UAE, October xx, 2015 - The UAE Ministry of Health has issued a warning for consumers to abstain from buying or using the herbal products ‘Miracle Diet 30’ and ‘Miracle Rock 48’ manufactured by ‘One Minute Miracle Inc.,’ as nutritional supplements because they contain hazardous and carcinogenic substances.

H.E. Dr. Amin Al Amiri, Assistant Undersecretary for the Ministry of Health’s Health Policy & License Department, said that the US Food and Drug Administration (FDA) and the manufacturer have issued a warning to not use ‘Miracle Rock 48’ as a dietary supplement and sexual tonic for men. The supplement contains an unlicensed pharmaceutical substance, Thiosildenafil, which might cause a sharp drop in blood pressure to a dangerously low level, posing a significant risk to patients with heart disease, diabetes, or high proportion dhow and those who are taking drugs containing nitrates. The ‘Miracle Diet 30’ is used as a dietary supplement for weight loss and contains unlicensed Phenolphthalein which is considered a carcinogen and is not used in the pharmaceutical industry.

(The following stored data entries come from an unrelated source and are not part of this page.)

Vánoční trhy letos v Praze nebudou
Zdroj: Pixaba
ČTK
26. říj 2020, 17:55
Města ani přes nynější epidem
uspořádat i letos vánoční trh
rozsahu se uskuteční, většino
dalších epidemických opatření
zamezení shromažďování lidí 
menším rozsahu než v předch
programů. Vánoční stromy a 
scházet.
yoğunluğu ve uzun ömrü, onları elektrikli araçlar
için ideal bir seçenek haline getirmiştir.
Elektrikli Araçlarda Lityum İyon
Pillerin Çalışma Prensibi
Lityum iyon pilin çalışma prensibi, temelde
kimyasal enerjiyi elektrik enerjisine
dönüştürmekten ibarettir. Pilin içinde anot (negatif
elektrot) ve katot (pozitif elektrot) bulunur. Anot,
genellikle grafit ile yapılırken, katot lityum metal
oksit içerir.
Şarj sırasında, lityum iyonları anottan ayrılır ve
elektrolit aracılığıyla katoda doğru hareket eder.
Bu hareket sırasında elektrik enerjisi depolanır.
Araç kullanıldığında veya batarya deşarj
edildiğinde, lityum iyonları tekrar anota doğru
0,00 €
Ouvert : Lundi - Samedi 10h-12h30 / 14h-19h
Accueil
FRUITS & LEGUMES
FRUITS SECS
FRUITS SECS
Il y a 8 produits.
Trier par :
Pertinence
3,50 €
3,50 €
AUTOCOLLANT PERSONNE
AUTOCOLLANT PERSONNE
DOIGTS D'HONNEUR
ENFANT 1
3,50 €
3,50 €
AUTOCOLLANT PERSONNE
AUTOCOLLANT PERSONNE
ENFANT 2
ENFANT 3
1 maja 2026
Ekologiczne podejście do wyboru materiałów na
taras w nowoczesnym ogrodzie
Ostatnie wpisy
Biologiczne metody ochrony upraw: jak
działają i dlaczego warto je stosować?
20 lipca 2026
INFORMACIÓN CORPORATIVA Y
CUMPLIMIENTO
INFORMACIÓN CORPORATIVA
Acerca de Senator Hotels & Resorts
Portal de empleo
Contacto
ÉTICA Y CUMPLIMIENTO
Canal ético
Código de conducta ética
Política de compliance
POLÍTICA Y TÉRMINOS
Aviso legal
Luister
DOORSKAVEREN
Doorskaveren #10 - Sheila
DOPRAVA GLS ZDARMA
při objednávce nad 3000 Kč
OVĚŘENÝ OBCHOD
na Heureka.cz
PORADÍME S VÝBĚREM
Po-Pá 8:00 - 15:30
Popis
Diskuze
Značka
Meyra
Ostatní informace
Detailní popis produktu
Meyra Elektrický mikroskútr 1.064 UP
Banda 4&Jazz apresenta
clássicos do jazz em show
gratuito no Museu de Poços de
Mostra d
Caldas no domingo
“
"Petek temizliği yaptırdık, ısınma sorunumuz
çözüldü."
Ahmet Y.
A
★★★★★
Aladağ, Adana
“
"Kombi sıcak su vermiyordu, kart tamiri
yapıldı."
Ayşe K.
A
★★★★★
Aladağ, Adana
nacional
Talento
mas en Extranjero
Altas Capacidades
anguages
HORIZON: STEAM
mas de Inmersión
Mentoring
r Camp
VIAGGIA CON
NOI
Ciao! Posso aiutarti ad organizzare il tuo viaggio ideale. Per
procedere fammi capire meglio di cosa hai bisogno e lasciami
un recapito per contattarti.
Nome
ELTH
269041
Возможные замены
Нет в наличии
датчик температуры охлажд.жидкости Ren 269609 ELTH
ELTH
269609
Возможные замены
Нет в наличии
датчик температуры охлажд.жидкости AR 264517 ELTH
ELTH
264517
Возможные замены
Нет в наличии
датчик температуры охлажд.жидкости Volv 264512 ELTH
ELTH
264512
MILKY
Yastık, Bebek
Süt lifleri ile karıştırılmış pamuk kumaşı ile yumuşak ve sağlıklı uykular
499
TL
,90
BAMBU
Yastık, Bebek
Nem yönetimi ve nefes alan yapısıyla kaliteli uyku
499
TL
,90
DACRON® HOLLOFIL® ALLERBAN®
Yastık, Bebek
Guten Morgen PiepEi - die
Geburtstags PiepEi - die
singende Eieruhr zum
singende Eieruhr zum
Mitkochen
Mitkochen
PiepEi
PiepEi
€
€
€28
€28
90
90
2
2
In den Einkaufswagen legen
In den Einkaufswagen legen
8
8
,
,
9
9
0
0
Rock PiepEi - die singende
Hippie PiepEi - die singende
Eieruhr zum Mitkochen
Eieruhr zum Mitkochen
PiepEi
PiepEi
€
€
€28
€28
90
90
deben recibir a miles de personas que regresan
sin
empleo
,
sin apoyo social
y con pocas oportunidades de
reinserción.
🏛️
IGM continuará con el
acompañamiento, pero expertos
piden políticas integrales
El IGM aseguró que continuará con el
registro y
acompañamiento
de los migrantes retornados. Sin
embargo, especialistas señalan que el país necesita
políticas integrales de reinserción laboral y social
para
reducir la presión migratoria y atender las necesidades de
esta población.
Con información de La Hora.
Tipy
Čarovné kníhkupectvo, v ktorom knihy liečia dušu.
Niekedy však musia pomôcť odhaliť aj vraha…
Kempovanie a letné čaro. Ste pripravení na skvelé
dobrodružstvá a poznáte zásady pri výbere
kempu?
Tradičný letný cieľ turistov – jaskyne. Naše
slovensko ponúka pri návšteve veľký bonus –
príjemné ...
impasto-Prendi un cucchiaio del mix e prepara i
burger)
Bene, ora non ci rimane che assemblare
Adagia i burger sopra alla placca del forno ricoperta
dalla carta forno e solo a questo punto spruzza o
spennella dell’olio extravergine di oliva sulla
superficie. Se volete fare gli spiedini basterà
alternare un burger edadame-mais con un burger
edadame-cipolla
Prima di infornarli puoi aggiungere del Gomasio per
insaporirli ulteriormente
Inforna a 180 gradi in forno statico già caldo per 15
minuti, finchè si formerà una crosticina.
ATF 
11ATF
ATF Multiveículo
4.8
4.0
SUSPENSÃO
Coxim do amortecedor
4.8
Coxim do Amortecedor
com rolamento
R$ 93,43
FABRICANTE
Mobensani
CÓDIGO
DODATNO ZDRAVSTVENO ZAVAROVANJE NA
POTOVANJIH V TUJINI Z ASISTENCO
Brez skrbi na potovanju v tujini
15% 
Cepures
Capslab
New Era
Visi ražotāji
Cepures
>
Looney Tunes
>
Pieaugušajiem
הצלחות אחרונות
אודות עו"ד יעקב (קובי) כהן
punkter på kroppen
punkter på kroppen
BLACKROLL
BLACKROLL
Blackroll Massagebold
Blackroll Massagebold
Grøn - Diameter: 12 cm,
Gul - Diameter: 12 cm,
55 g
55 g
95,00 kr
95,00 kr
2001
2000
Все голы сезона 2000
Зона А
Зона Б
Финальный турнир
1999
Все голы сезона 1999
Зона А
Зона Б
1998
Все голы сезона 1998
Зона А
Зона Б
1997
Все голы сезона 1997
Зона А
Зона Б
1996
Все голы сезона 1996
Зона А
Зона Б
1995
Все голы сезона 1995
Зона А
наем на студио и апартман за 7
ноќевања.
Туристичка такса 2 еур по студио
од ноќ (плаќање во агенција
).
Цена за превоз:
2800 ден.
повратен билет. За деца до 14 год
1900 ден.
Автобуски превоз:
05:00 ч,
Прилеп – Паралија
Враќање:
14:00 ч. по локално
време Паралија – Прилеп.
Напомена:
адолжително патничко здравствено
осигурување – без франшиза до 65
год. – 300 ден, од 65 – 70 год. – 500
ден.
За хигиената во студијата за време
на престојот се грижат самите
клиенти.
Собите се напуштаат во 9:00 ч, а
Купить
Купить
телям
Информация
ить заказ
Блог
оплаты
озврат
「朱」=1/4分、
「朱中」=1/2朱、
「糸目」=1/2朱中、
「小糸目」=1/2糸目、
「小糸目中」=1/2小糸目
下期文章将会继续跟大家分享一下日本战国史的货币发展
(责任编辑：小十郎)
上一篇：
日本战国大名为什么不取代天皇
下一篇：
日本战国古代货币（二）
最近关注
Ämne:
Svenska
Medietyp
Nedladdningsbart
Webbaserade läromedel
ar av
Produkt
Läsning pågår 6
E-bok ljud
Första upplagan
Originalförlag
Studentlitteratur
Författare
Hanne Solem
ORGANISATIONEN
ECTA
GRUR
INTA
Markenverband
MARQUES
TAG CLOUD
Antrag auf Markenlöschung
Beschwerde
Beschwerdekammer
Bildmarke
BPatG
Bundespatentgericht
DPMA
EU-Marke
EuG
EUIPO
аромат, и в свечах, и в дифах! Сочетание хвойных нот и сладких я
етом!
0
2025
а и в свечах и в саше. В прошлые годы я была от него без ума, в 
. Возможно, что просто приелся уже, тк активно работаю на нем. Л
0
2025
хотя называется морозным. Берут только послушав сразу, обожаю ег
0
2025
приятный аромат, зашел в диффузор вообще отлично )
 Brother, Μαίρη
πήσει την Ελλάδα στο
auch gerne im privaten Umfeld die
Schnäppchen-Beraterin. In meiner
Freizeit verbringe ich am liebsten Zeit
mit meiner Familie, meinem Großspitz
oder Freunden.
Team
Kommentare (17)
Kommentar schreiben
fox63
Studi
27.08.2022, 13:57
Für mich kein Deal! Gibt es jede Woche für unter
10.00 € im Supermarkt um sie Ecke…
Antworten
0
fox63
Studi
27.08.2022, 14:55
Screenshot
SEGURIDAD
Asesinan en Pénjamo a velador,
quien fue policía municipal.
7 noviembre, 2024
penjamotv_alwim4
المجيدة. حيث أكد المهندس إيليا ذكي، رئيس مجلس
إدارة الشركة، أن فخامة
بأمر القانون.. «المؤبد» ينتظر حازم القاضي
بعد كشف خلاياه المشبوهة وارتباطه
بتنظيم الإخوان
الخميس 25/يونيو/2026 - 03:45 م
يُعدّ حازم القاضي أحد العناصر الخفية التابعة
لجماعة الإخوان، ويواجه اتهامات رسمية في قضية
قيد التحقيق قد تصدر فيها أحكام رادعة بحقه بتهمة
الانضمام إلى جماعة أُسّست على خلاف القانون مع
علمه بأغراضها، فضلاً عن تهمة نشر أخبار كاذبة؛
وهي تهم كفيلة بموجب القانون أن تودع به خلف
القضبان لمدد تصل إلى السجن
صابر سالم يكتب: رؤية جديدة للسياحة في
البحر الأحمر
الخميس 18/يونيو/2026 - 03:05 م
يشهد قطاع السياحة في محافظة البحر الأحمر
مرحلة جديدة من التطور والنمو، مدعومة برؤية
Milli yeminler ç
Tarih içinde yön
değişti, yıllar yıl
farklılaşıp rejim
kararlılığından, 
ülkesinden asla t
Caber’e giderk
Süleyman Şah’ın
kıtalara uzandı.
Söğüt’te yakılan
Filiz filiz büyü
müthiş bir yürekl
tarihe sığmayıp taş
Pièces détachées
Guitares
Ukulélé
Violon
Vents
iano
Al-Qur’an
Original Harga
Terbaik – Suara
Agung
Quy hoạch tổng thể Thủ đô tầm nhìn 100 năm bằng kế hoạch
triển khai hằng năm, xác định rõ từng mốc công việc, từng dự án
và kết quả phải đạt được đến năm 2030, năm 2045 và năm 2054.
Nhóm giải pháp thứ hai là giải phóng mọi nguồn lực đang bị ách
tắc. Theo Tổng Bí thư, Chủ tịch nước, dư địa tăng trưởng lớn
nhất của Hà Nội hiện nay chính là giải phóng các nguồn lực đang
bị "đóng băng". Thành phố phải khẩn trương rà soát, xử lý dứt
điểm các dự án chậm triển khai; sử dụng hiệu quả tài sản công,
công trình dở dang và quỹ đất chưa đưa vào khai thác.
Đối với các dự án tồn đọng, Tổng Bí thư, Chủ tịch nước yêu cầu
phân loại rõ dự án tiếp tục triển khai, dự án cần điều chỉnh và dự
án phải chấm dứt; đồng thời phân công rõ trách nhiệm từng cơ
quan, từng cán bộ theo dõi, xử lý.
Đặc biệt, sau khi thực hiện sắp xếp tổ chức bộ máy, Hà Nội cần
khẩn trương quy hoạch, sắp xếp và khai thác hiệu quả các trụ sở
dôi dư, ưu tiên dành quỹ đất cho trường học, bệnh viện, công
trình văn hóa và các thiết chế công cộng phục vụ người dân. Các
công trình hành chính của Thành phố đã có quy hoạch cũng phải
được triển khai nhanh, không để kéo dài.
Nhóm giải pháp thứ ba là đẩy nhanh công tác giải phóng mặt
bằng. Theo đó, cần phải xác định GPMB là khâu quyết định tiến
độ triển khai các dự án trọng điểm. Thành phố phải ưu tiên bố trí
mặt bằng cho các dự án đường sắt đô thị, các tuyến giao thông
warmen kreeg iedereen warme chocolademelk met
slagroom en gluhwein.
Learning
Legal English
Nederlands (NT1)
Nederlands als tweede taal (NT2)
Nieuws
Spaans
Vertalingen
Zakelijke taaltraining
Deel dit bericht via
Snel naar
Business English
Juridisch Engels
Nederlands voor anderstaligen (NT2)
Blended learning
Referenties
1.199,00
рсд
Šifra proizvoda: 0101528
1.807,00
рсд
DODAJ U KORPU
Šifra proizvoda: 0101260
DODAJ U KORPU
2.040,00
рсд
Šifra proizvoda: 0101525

The Assistant Undersecretary emphasized that the Ministry of Health has taken all necessary measures to withdraw both products from the markets as well as prohibit their sale and import, noting that the manufacturer is not registered with the Ministry’s Drug Administration. He called on the public to cooperate with the Ministry to eliminate any harmful practices that may be detrimental to an individual’s or community’s health and not be misled by illegal promotional methods.

H.E. Dr. Al Amiri underlined the Ministry’s regulations and policies to check any kind of herbal medicine prior to circulation to ensure conformity with international standards and prevent any danger to consumers. He said that the UAE Ministry of Health is in regular contact with international organizations and institutions related to the health and medication, including the European Medicines Agency, the Medicines and Healthcare Products Regulatory Agency (UK), Therapeutic Goods Administration (Australia), as well as the USA’s FDA.